** Start EXCERPT TO READ **
Title: Process-based modeling of infiltration, soil loss and dissolved solids on saline and sodic soils

Author
item NOUWAKPO, SAYJRO - UNIVERSITY OF NEVADA
item Weltz, Mark
item ARSLAND, AWADIS - UNIVERSITY OF NEVADA
item GREEN, COLLEEN - BUREAU OF LAND MANAGEMENT
item AL-HAMDAN, OSAMA - TEXAS A&M UNIVERSITY

Submitted to: Transactions of the ASABE
Publication Type: Peer Reviewed Journal
Publication Acceptance Date: 11/1/2017
Publication Date: 2/1/2018
Citation: Nouwakpo, S.K., Weltz, M.A., Arsland, A., Green, C.H., Al-Hamdan, O. 2018. Process-based modeling of infiltration, soil loss and dissolved solids on saline and sodic soils. Transactions of the ASABE. 61, 1033– 1048. https://doi.org/10.13031/trans.12705.
** End EXCERPT TO READ **
• GIVEN EXERCISE A: Check each statement against the publication record above and answer yes or no, quoting the words that decide it: (i) The work was submitted to Transactions of the ASABE. (ii) Colleen Green is listed with Texas A&M University. (iii) The publication acceptance date is 11/1/2017.
• GIVEN EXERCISE B: Reproduce a passage of the publication record above, beginning at the words "Submitted to: Transactions" and stopping after "1033– 1048. https://doi.org/10.13031/trans.12705.".
• GIVEN EXERCISE C:
Answer these questions using the publication record above:
(i) What publication type is given?
(ii) Which institution is listed for Sayjro Nouwakpo?
(iii) What is the publication date?
** Start DATA LISTING **
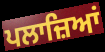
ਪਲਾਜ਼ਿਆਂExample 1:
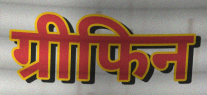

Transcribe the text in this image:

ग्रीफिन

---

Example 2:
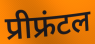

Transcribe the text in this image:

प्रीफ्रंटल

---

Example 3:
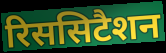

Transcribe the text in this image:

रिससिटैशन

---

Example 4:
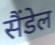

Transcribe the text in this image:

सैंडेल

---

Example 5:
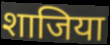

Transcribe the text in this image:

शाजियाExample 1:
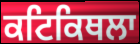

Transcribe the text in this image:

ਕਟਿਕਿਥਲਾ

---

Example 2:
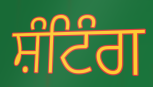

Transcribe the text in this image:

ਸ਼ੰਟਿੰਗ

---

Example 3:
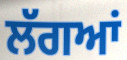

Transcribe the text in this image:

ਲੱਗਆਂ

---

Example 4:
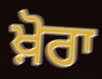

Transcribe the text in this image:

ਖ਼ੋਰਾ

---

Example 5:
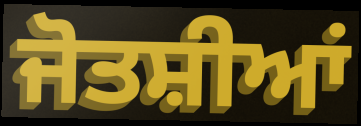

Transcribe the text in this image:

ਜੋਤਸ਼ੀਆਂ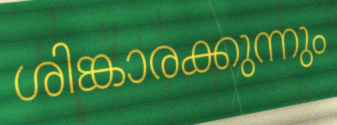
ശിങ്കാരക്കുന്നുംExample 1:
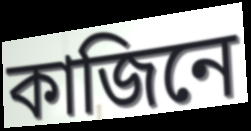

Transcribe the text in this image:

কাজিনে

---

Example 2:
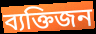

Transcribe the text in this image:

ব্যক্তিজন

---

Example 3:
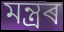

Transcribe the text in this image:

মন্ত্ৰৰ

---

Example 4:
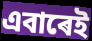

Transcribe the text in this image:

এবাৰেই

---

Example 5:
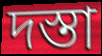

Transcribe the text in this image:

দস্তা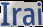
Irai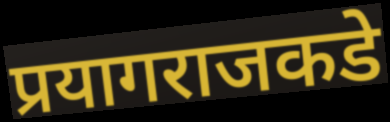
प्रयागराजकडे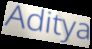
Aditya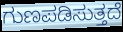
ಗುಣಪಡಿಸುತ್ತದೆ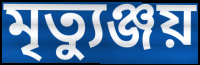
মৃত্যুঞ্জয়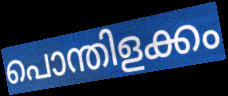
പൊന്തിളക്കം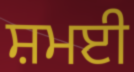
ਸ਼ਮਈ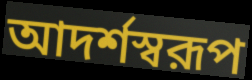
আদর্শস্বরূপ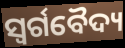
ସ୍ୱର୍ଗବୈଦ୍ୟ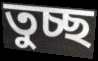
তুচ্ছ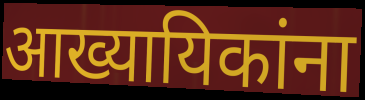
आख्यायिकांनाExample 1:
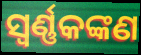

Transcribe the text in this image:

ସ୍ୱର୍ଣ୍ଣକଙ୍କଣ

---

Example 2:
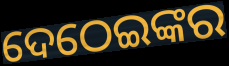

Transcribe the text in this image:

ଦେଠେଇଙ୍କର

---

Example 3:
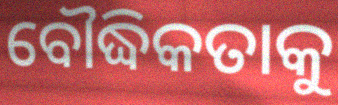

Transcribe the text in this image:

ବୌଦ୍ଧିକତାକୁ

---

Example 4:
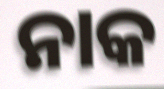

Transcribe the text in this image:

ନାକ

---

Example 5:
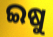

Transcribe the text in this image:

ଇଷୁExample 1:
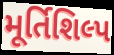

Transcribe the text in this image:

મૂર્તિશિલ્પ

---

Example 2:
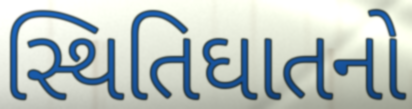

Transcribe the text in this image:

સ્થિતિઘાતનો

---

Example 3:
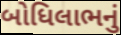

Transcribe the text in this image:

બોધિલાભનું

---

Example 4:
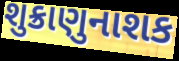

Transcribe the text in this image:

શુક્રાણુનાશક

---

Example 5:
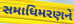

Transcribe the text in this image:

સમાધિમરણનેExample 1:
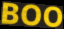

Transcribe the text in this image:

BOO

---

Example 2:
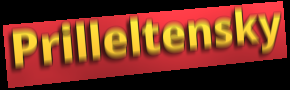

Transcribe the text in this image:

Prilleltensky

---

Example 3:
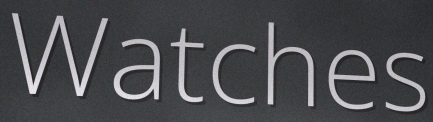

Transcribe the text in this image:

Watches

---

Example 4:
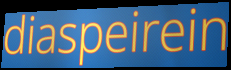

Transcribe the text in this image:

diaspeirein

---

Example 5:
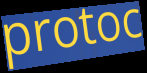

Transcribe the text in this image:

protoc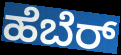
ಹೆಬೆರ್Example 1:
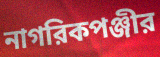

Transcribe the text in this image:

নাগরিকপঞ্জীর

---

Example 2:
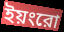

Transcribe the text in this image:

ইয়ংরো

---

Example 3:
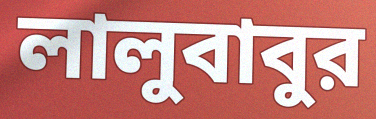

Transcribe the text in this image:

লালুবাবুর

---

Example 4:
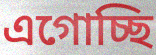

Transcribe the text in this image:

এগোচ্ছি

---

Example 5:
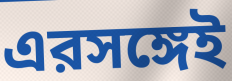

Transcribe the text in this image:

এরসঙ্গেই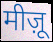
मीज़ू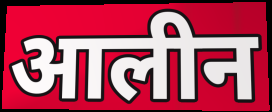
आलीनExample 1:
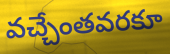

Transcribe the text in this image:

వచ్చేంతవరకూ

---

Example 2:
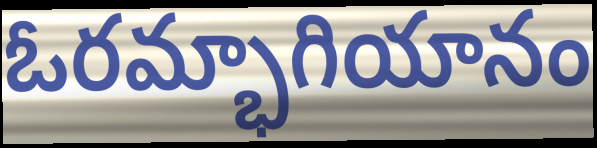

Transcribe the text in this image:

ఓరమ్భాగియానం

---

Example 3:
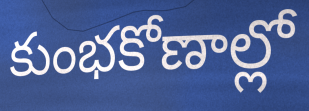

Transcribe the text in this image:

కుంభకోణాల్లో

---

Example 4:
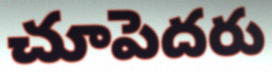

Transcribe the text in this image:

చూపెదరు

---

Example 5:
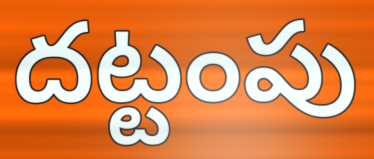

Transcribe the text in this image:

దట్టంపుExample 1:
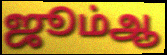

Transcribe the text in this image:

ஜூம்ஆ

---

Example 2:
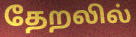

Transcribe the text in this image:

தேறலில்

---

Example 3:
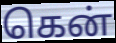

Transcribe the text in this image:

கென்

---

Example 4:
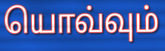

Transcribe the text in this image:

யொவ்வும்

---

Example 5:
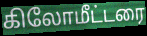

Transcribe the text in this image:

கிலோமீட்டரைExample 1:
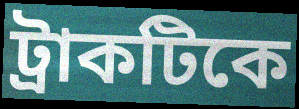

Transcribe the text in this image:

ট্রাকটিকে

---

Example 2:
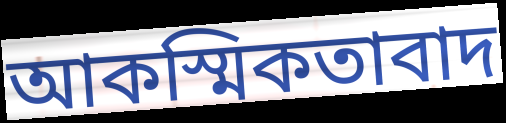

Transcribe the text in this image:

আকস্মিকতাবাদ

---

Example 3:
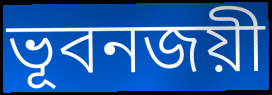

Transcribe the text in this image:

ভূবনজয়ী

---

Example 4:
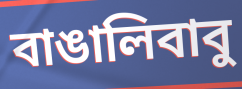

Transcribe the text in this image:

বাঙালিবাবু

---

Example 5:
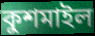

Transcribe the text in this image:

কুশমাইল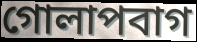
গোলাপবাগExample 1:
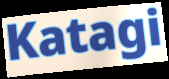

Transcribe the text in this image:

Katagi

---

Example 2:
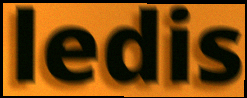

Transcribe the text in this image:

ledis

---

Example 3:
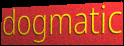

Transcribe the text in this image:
** End DATA LISTING **
• RIGHT ANSWER A:
(i) Yes: "Submitted to: Transactions of the ASABE"
(ii) No: "GREEN, COLLEEN - BUREAU OF LAND MANAGEMENT"
(iii) Yes: "Publication Acceptance Date: 11/1/2017"

• RIGHT ANSWER B:
Submitted to: Transactions of the ASABE
Publication Type: Peer Reviewed Journal
Publication Acceptance Date: 11/1/2017
Publication Date: 2/1/2018
Citation: Nouwakpo, S.K., Weltz, M.A., Arsland, A., Green, C.H., Al-Hamdan, O. 2018. Process-based modeling of infiltration, soil loss and dissolved solids on saline and sodic soils. Transactions of the ASABE. 61, 1033– 1048. https://doi.org/10.13031/trans.12705.

• RIGHT ANSWER C:
(i) Peer Reviewed Journal
(ii) University of Nevada
(iii) 2/1/2018